The Wuhan Institute of Virology was listed as one of the Chinese Academy of Sciences candidates for the 2021 Outstanding Science and Technology Achievement Prize released Friday.
According to the Global Times, a tabloid newspaper under the auspices of the Chinese Communist Party's flagship People's Daily newspaper that comments on international issues from a nationalistic perspective, the award is given to "individuals or research groups who have made or demonstrated significant achievements in the past five years."
CAS, the national academy for the natural sciences of the People's Republic of China, awards 10 such individuals and research groups every year.
The Global Times reported that the lab was selected for carrying out "pathogen identification after the outbreak of COVID-19," for completing "the entire virus genome sequencing and virus isolation within a short time," for confirming that the "COVID-19 virus shares the same functional receptor as the SARS virus," for systematically analyzing "the basic biological characteristics of the virus," and for revealing that the "coronavirus carried by bats may be the evolutionary ancestor of the COVID-19 coronavirus."

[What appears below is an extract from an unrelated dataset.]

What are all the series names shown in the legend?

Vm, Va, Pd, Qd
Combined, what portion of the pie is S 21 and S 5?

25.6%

In addition to the lab being selected as a candidate for the prize, "China's 'bat woman' Shi Zhengli, and Yuan Zhiming, director of the WIV's Wuhan National Biosafety Laboratory were selected as the outstanding contributors of the WIV group candidates," according to the Global Times.

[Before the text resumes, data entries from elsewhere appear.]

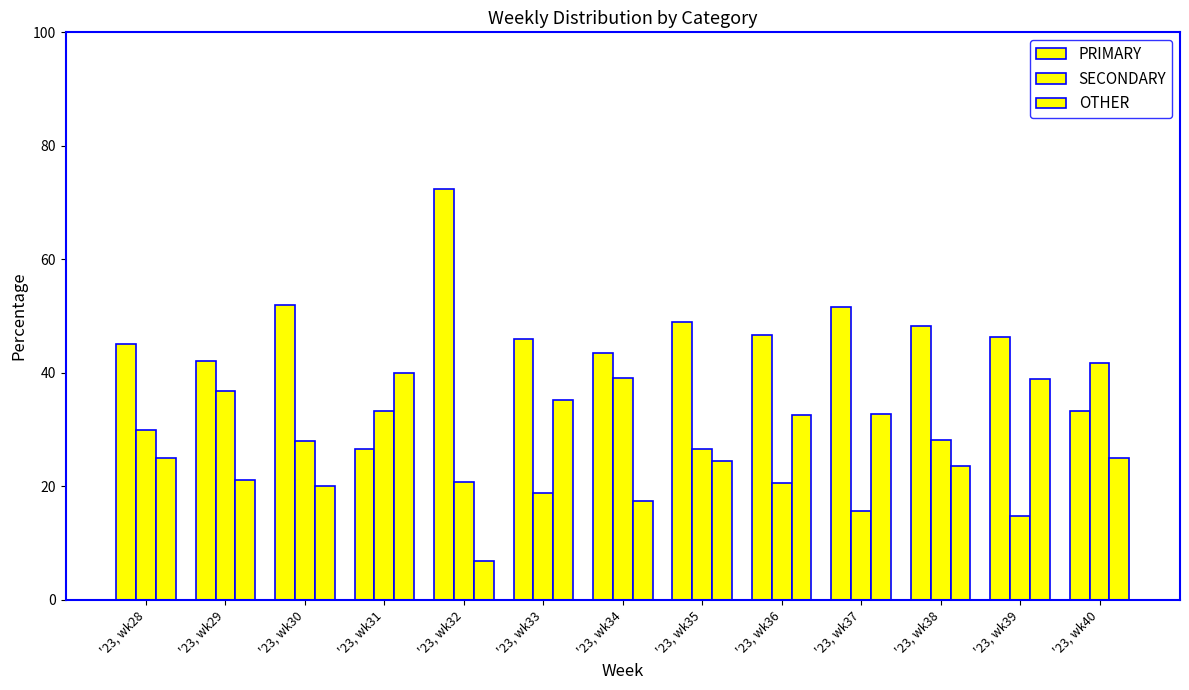

Reading left to right, extract all data points from this chart.

PRIMARY: 45.0	42.1	52.0	26.7	72.4	45.9	43.5	49.0	46.7	51.6	48.2	46.3	33.3
SECONDARY: 30.0	36.8	28.0	33.3	20.7	18.9	39.1	26.5	20.7	15.6	28.2	14.8	41.7
OTHER: 25.0	21.1	20.0	40.0	6.9	35.1	17.4	24.5	32.6	32.8	23.5	38.9	25.0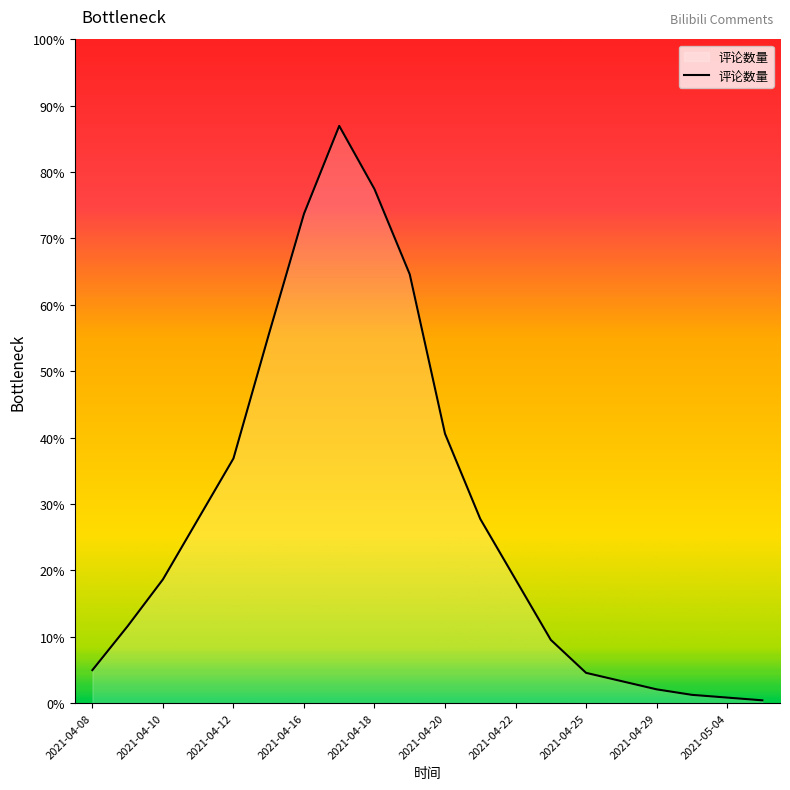

Does the chart have visible grid lines?

No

The lab has been in hot water with the United States over its potential connection to leaking the virus from the site, whether on purpose or on accident.

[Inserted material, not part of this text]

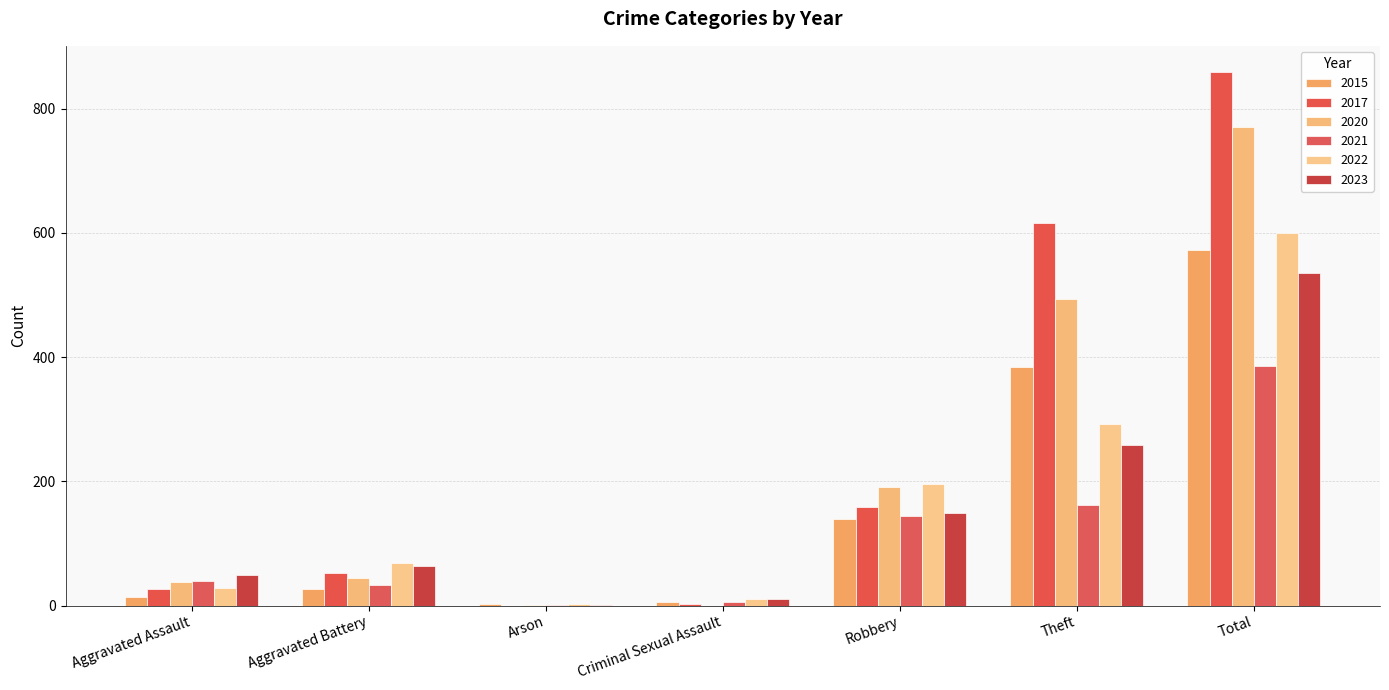

At which category is the sum across all series the highest?

Total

The Chinese state-run media outlet wrote that the Wuhan Institute and scientists at the institute "have been attacked in a new round of slander from Western politicians and media." China's Foreign Ministry spokesperson stressed at Thursday's press conference that scientists working at the Wuhan Institute "should be awarded the Nobel Prize in medicine, rather than being blamed for being the first to discover the gene sequence of the novel coronavirus."